In 2009 and 2010, local outbreaks of dengue fever, which is spread by the Aedes aegypti, left the FKMCD desperate for new options. Despite an avalanche of effort, local control efforts to contain the Aedes aegypti with larvicide and pesticide had been largely ineffective. And costly, too. Even though Aedes aegypti is only 1% of its mosquito population, FKMCD typically budgets more than $1 million a year, a full tenth of its total funding, to fighting it.

In 2012, Florida Keys reached out to Oxitec for help.

Oxitec had developed a male mosquito named OX513A, programmed to die before adulthood unless it was grown in water that contained the antibiotic tetracycline. Batches of the sterile OX513A would be allowed to live and mate with females, however, their male and female offspring would inherit the “kill” programming and die, thus limiting population growth. OX513A had been field tested in the Cayman Islands, Panama, and Brazil, with Oxitec reporting a large success rate with each release.

For example, a trial in an urban area of Brazil reduced the Aedes aegypti by 95%. But when word spread in the Florida Keys that the GMO mosquito was on the way, public backlash was swift. More than 100,000 people signed a petition against the proposal. That number has grown to more than 242,000 today. Public relations campaigns reminding Floridians that the GMO pest does not bite because he is male did not completely solve the problem.

Media reports quoted angry residents refusing to be treated as “guinea pigs” for the “superbug” or “Robo-Frankenstein” pest. The EPA spent years investigating the GMO pest’s impact on both human health and the environment, allowing time for public input. But in the midst of the evaluation, Oxitec developed a second-generation “Friendly Mosquito” technology and withdrew the application for the first.

The new male mosquito, OX5034, is programmed to kill only the females, with males surviving for multiple generations and passing along the modified genes to subsequent male offspring.
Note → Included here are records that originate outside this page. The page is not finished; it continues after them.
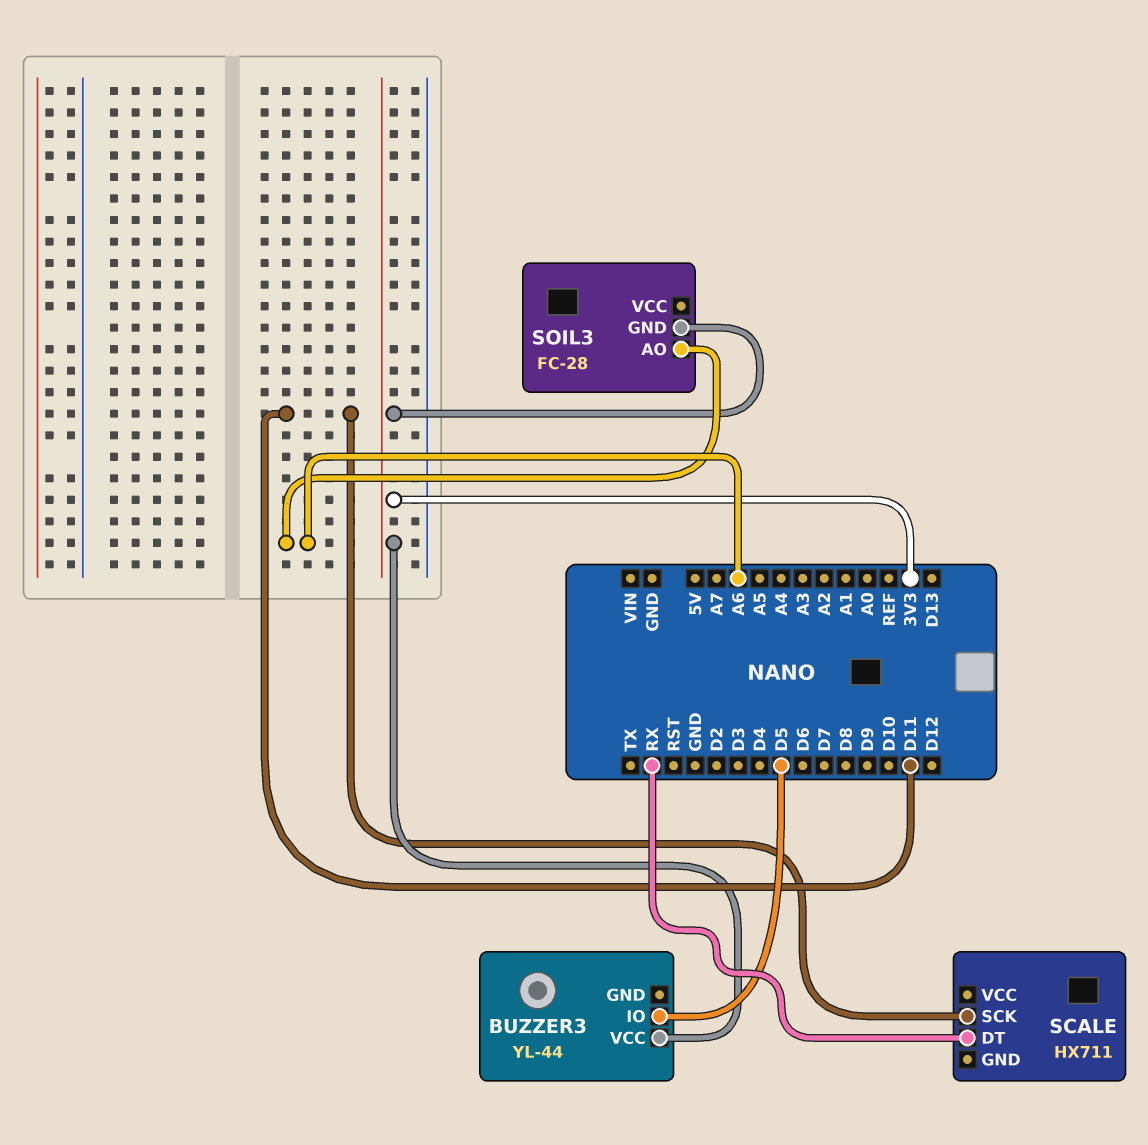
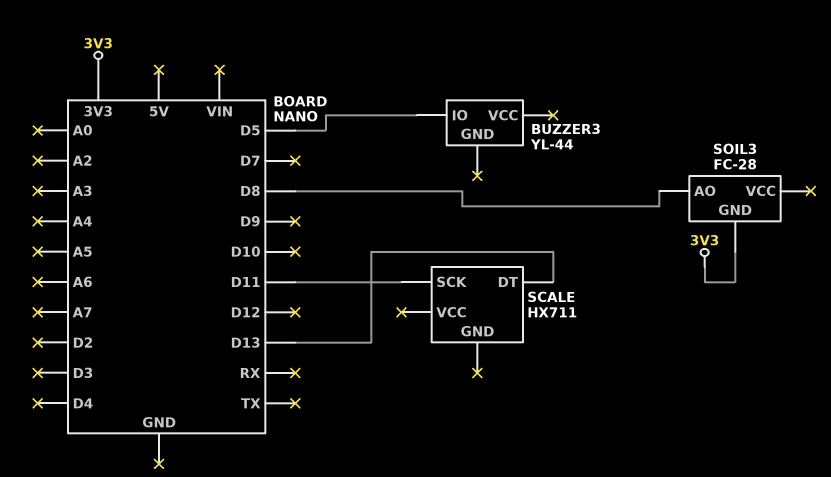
BUZZER3 pin VCC: 3V3 -> none
SCALE pin DT: RX -> D13
SOIL3 pin AO: A6 -> D8

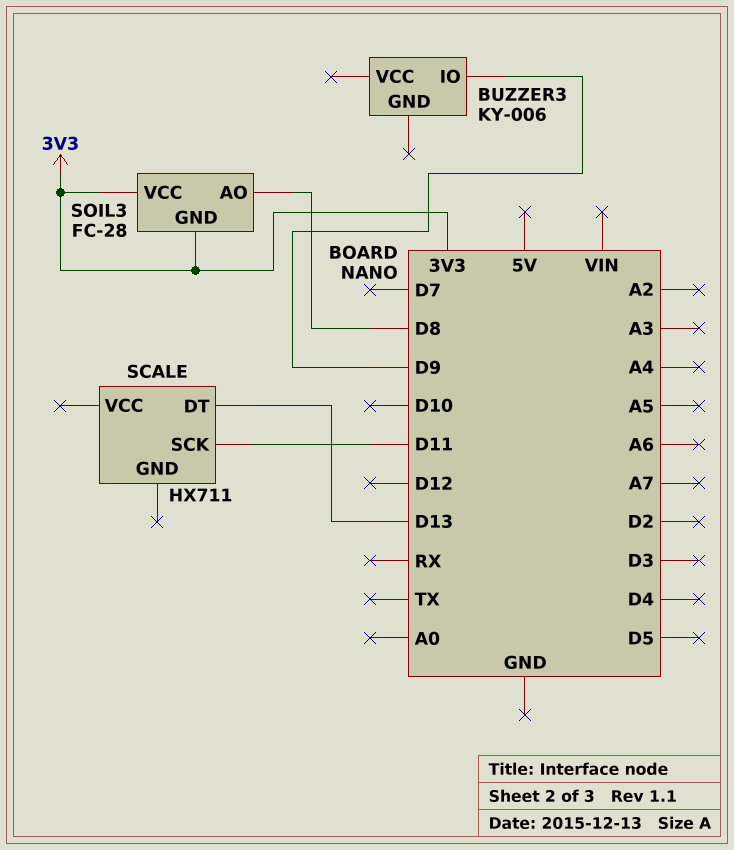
BUZZER3: YL-44 -> KY-006
BUZZER3 pin IO: D5 -> D9
SOIL3 pin VCC: none -> 3V3

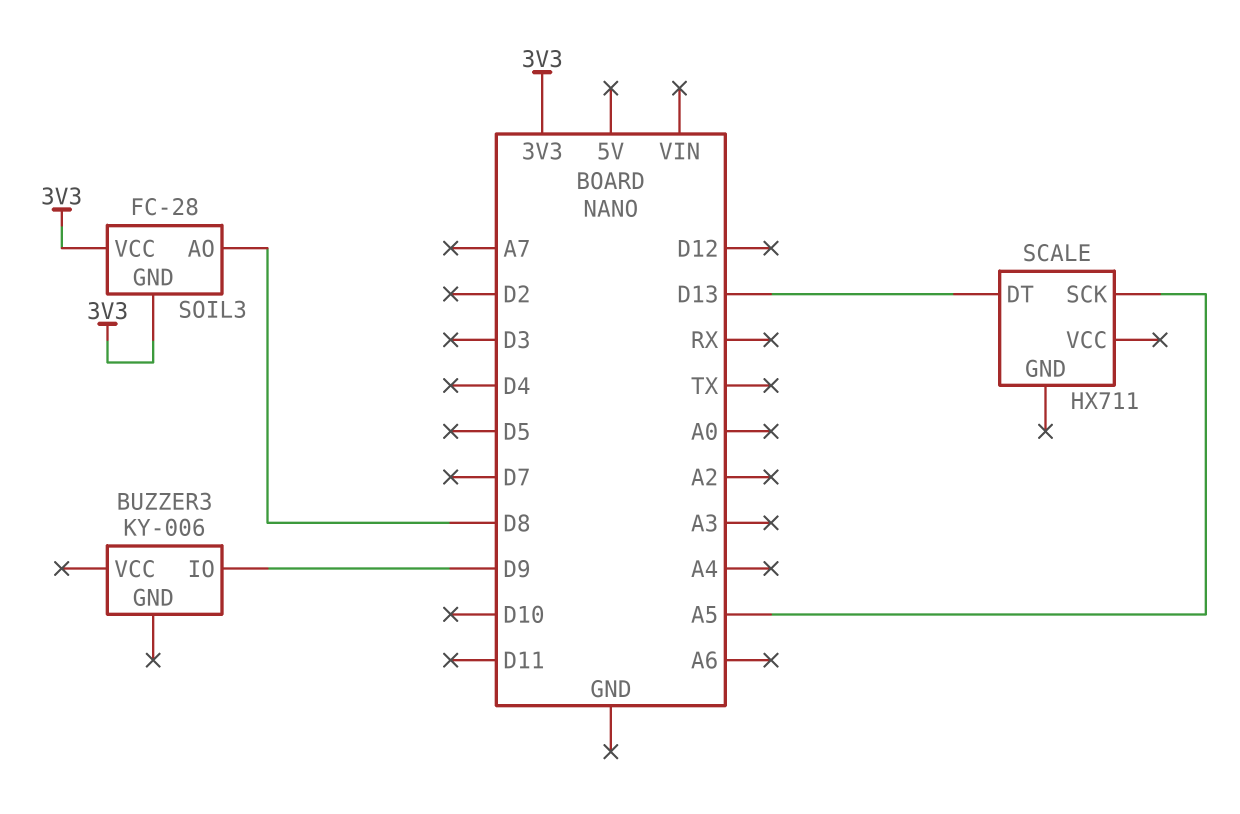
SCALE pin SCK: D11 -> A5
The EPA permit requires Oxitec to notify state officials 72 hours before releasing the GMO mosquitoes and conduct ongoing tests for at least 10 weeks to ensure none of the female pests reach adulthood. However, environmental groups worry that the spread of the genetically modified male genes into the wild population could potentially harm threatened and endangered species of birds, insects, and mammals that feed on the GMO pests. The release of GMO pests will needlessly put Floridians, the environment, and endangered species at risk in the midst of a pandemic.